À un moment donné, mon père s'est assis. Plus précisément, il se laissa tomber sur la chaise à côté de lui et se prit la tête entre les mains, comme si le vacarme des mots n'était pas à l'extérieur, mais à l'intérieur de lui.

"En bref, nous n'avons rien fait de bien du tout."

Et j'ai demandé à maman de fermer la fenêtre, c'était l'hiver et enfant elle m'avait fait prendre quelques bronchites dans ses marmites. Elle le fit rapidement, jetant ses mains en avant avec une hâte qui ressemblait à dire désolé mon amour tout de suite.
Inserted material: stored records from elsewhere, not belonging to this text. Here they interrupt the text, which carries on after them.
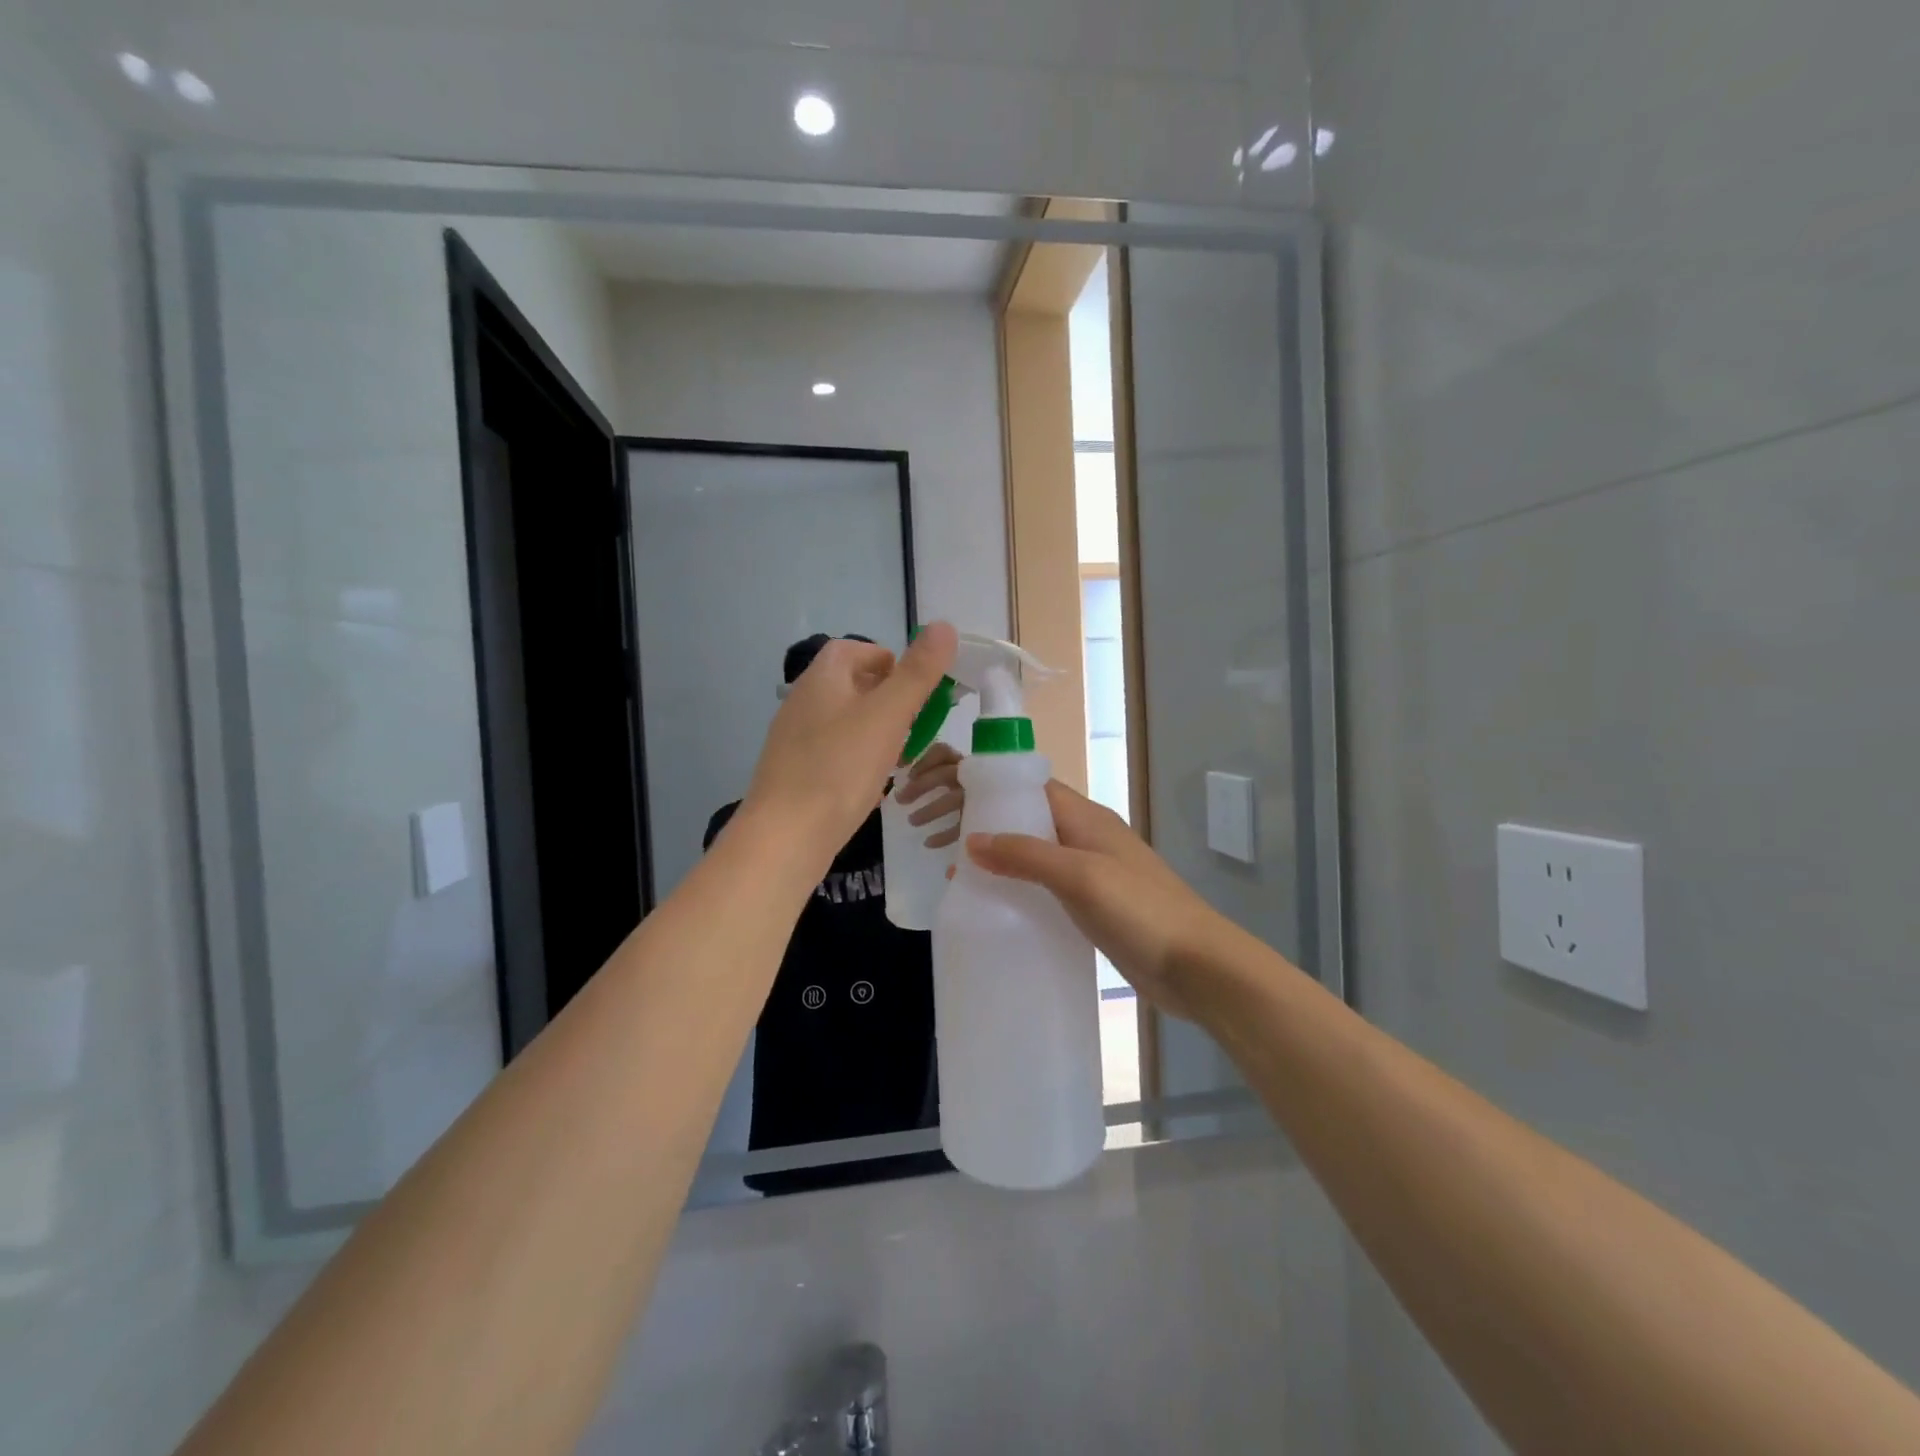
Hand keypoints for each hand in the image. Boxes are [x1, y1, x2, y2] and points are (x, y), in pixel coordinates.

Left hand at [743, 623, 958, 869]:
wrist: (786, 836)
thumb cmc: (840, 768)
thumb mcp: (888, 714)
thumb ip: (918, 672)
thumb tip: (945, 625)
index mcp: (822, 678)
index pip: (855, 649)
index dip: (889, 660)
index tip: (915, 687)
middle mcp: (802, 701)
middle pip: (850, 685)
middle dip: (887, 698)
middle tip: (914, 723)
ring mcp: (794, 739)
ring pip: (844, 721)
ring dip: (874, 730)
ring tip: (899, 755)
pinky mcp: (794, 772)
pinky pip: (833, 752)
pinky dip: (856, 758)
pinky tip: (871, 783)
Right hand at [965, 781, 1228, 1020]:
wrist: (1196, 966)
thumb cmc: (1140, 910)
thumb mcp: (1080, 876)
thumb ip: (1026, 855)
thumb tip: (971, 839)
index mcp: (1086, 818)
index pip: (1032, 787)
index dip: (992, 788)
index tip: (950, 799)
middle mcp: (1086, 838)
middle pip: (1029, 819)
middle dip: (988, 825)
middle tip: (940, 841)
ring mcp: (1091, 872)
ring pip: (1035, 854)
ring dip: (999, 859)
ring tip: (956, 873)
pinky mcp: (1092, 905)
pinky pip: (1046, 886)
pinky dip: (1018, 888)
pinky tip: (994, 905)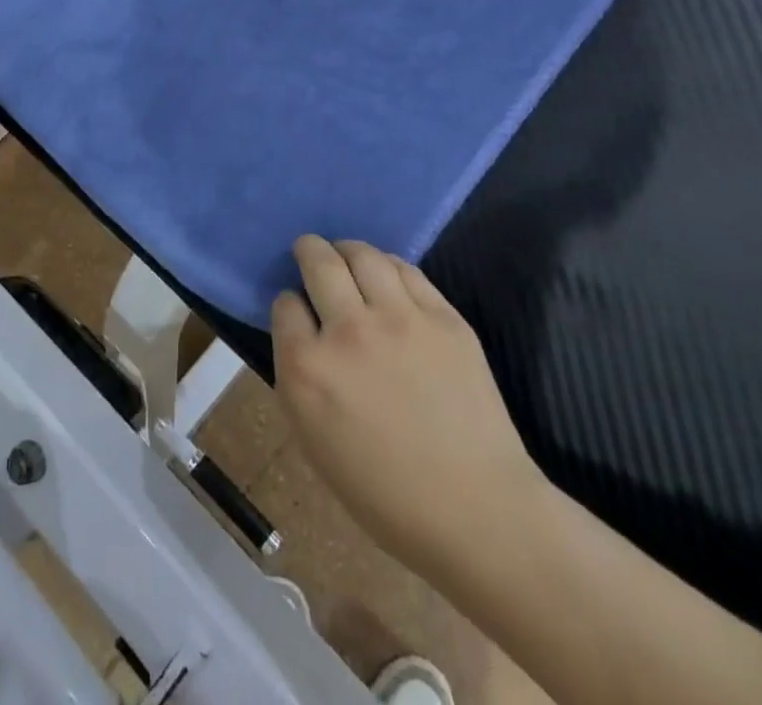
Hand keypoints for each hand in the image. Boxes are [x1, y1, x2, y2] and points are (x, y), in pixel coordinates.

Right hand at [271, 236, 541, 582]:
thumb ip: (300, 375)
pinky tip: (386, 276)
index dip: (290, 306)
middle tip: (310, 252)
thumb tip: (303, 333)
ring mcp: (399, 319)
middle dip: (308, 251)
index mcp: (308, 369)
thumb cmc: (385, 493)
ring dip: (347, 250)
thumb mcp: (314, 439)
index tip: (298, 313)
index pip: (285, 304)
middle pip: (318, 262)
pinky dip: (388, 266)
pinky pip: (406, 270)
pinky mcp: (443, 317)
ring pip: (363, 254)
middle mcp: (348, 331)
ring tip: (348, 257)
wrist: (477, 510)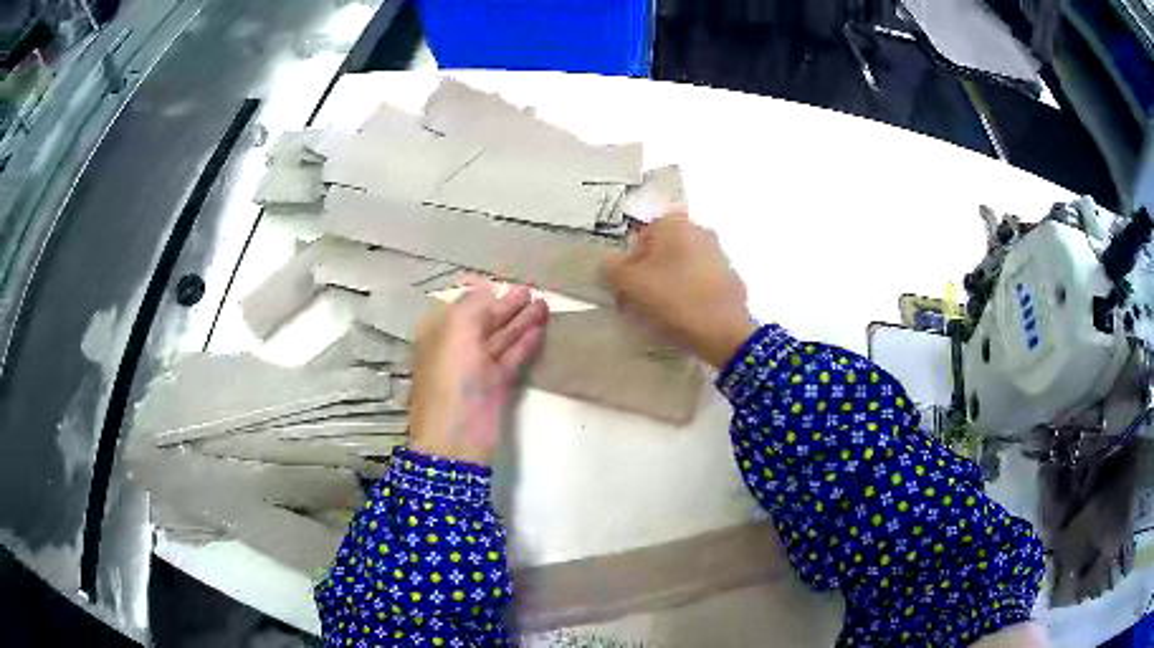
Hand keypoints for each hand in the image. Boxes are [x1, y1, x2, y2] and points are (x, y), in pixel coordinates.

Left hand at [408, 282, 548, 465]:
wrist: (457, 435)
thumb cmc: (451, 377)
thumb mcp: (456, 330)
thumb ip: (473, 305)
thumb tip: (487, 289)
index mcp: (440, 332)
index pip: (465, 306)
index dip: (486, 294)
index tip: (508, 282)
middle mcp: (457, 347)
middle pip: (486, 321)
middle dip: (508, 306)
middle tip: (533, 291)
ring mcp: (477, 367)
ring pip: (501, 338)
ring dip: (521, 322)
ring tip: (544, 305)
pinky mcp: (495, 385)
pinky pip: (512, 357)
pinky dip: (524, 343)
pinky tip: (540, 330)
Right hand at [605, 211, 755, 368]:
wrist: (723, 332)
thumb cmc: (673, 300)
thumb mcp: (629, 284)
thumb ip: (612, 268)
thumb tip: (610, 262)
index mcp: (676, 225)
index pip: (643, 234)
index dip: (630, 259)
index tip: (627, 284)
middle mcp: (700, 232)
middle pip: (664, 250)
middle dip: (650, 271)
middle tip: (639, 299)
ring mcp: (720, 256)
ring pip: (683, 266)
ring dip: (670, 283)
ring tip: (661, 313)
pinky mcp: (731, 281)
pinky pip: (701, 284)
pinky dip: (690, 295)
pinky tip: (684, 317)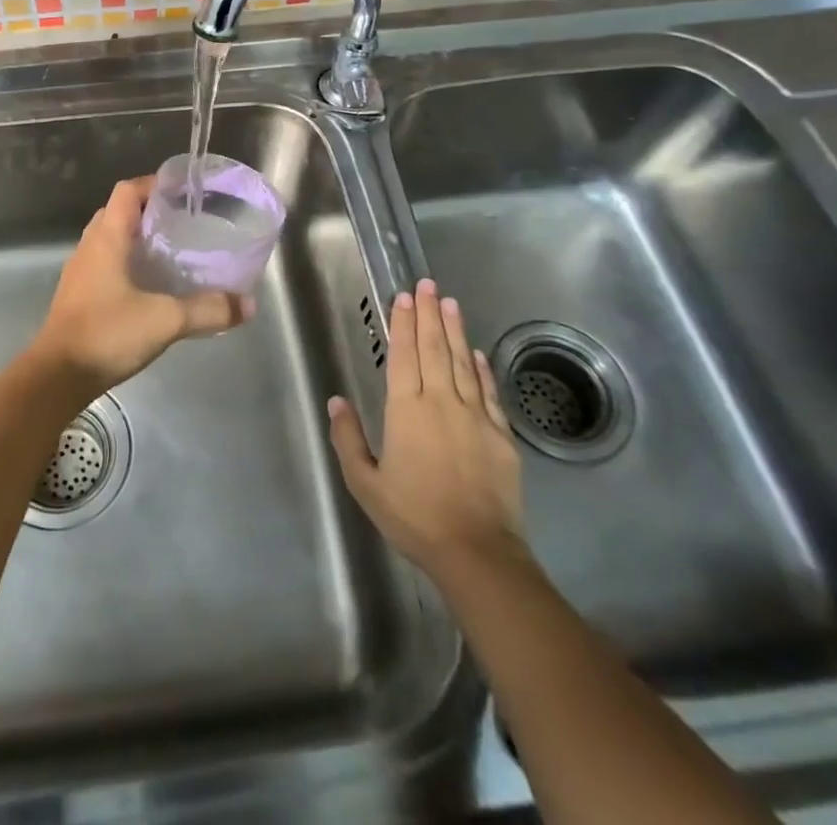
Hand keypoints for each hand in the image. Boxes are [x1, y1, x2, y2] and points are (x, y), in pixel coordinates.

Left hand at [31, 177, 253, 394]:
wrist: (58, 376)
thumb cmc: (107, 334)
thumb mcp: (165, 320)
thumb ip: (207, 310)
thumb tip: (247, 304)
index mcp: (107, 238)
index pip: (128, 191)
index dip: (155, 185)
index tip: (184, 194)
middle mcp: (90, 247)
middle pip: (119, 212)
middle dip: (150, 211)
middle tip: (184, 223)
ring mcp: (81, 272)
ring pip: (111, 239)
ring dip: (138, 238)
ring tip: (172, 252)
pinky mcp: (79, 295)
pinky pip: (105, 264)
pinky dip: (127, 263)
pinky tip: (150, 286)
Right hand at [326, 278, 526, 586]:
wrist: (477, 551)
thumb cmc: (414, 516)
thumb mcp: (366, 483)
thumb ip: (349, 439)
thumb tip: (336, 401)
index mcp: (407, 410)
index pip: (404, 355)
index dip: (404, 323)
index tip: (404, 296)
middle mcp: (441, 401)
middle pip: (434, 348)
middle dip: (429, 314)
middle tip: (427, 284)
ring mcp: (475, 415)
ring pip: (462, 362)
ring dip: (455, 330)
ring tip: (450, 303)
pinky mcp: (500, 434)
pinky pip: (488, 391)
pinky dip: (481, 368)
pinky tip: (476, 352)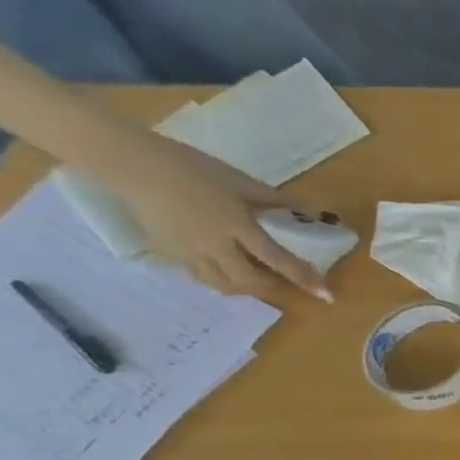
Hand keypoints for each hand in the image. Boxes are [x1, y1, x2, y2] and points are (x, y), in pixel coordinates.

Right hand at [93, 126, 331, 299]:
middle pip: (248, 281)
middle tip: (280, 280)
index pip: (277, 260)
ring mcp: (188, 252)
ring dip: (244, 286)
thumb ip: (278, 201)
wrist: (134, 164)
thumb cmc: (194, 169)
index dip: (304, 278)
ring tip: (254, 276)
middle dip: (270, 286)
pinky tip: (224, 267)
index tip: (326, 295)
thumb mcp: (243, 182)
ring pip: (221, 284)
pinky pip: (199, 276)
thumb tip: (313, 213)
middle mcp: (213, 245)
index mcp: (236, 226)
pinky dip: (218, 278)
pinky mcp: (168, 252)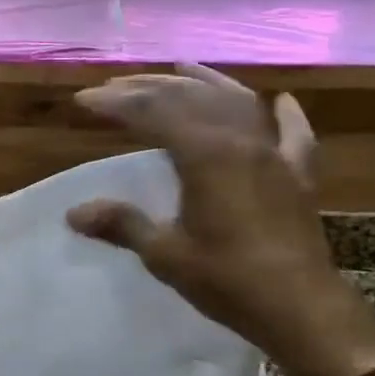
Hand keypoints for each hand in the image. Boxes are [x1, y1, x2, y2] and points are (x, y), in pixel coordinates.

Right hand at [65, 64, 374, 375]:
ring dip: (208, 82)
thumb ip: (122, 225)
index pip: (152, 113)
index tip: (84, 99)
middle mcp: (241, 141)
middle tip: (118, 85)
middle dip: (150, 87)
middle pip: (192, 97)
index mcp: (205, 155)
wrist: (300, 308)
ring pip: (239, 103)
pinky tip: (281, 101)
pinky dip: (287, 115)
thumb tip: (74, 213)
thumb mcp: (165, 254)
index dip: (115, 104)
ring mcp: (275, 155)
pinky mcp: (299, 176)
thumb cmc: (227, 281)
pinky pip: (294, 135)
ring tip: (184, 67)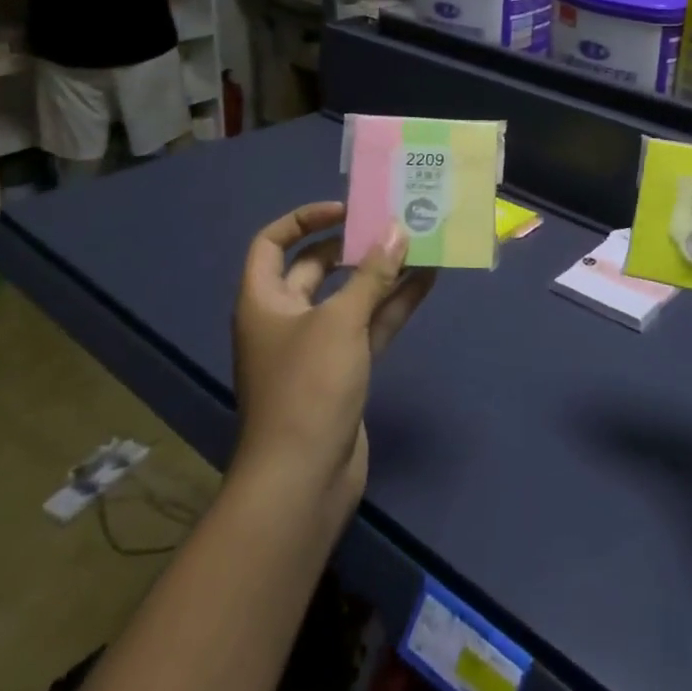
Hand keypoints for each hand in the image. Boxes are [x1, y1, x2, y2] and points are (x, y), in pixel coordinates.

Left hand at [231, 202, 434, 511]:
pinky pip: (369, 325)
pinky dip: (393, 304)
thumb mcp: (340, 321)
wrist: (301, 480)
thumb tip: (397, 230)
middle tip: (394, 224)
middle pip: (317, 267)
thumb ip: (372, 274)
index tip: (347, 210)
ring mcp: (316, 346)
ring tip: (421, 244)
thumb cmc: (307, 388)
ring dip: (383, 273)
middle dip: (355, 245)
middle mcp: (286, 318)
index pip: (273, 243)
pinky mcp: (343, 370)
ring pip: (351, 296)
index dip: (305, 219)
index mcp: (264, 300)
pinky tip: (427, 281)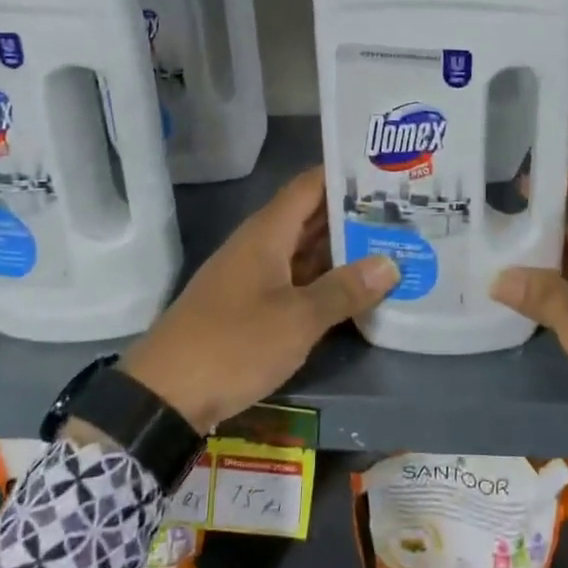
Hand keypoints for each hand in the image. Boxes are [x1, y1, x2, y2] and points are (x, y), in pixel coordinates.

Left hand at [122, 168, 399, 431]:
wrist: (165, 395)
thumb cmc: (233, 344)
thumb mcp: (297, 319)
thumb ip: (344, 290)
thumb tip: (391, 263)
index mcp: (267, 233)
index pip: (310, 185)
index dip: (344, 174)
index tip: (386, 172)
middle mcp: (260, 246)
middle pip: (311, 217)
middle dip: (353, 214)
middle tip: (403, 212)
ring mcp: (254, 277)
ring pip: (305, 251)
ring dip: (343, 250)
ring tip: (392, 245)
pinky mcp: (251, 307)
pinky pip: (296, 281)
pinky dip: (325, 281)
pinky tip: (357, 290)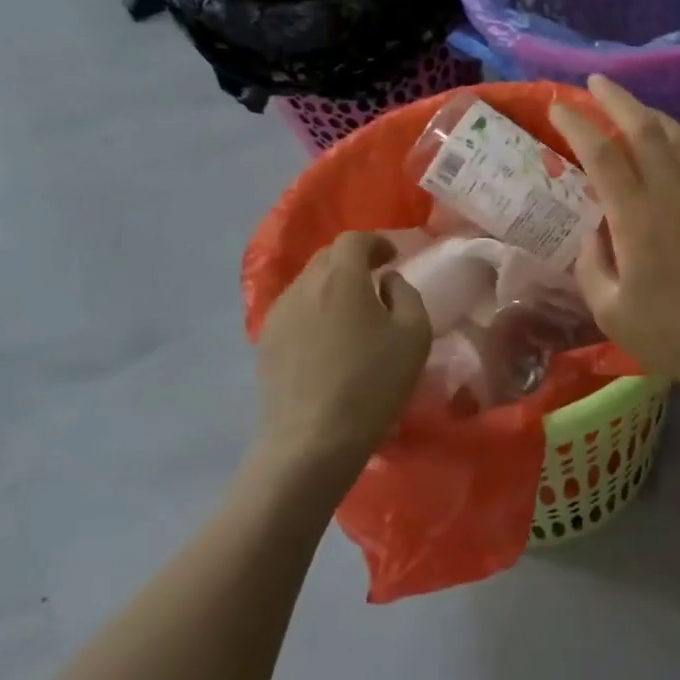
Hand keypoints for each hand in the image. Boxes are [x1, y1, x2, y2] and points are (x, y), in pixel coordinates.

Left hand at [257, 231, 431, 479]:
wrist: (313, 440)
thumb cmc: (373, 383)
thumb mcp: (414, 335)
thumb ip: (406, 294)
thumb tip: (388, 281)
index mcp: (341, 277)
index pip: (354, 239)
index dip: (376, 242)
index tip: (392, 258)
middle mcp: (303, 285)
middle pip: (327, 258)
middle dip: (353, 262)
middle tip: (375, 281)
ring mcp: (278, 314)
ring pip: (308, 284)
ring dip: (332, 287)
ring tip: (352, 313)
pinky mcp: (265, 342)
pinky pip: (294, 311)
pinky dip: (314, 311)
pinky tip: (328, 340)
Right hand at [550, 76, 679, 394]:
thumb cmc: (673, 333)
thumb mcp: (610, 310)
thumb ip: (590, 263)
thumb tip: (591, 229)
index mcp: (636, 217)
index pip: (601, 153)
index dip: (576, 123)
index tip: (557, 106)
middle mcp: (672, 192)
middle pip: (643, 127)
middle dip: (615, 98)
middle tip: (595, 83)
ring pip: (677, 136)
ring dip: (650, 112)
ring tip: (631, 107)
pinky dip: (678, 142)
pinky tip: (672, 148)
'Voilà, ça va ?' m'ont dit ses yeux en retournant à son poste de bougie usée et éteinte au milieu de la cuisine.

« Mais combien coûte ce psychologue ? Peut-être que nous pouvons vous aider… » dit-il en se tournant vers mon père.

Puis le tonnerre du ciel a percé le silence de la cuisine, où nous ne sentions que les doigts de mon père se frotter contre nos tempes, devant les images silencieuses de la télévision allumée.

Matthew De Simone est né à Turin en 1981. Il est le chanteur et bassiste du groupe de rock Nadar Solo, avec qui il sort des albums Un plan pour s'évader (2010) et Ddifféremment, comment ? (2013). En tant qu'écrivain, il a fait ses débuts en 2007 avec le roman Poche à pierre (Zandegù) qui a suivi en 2011 Mauvaise dent (Haca éditions).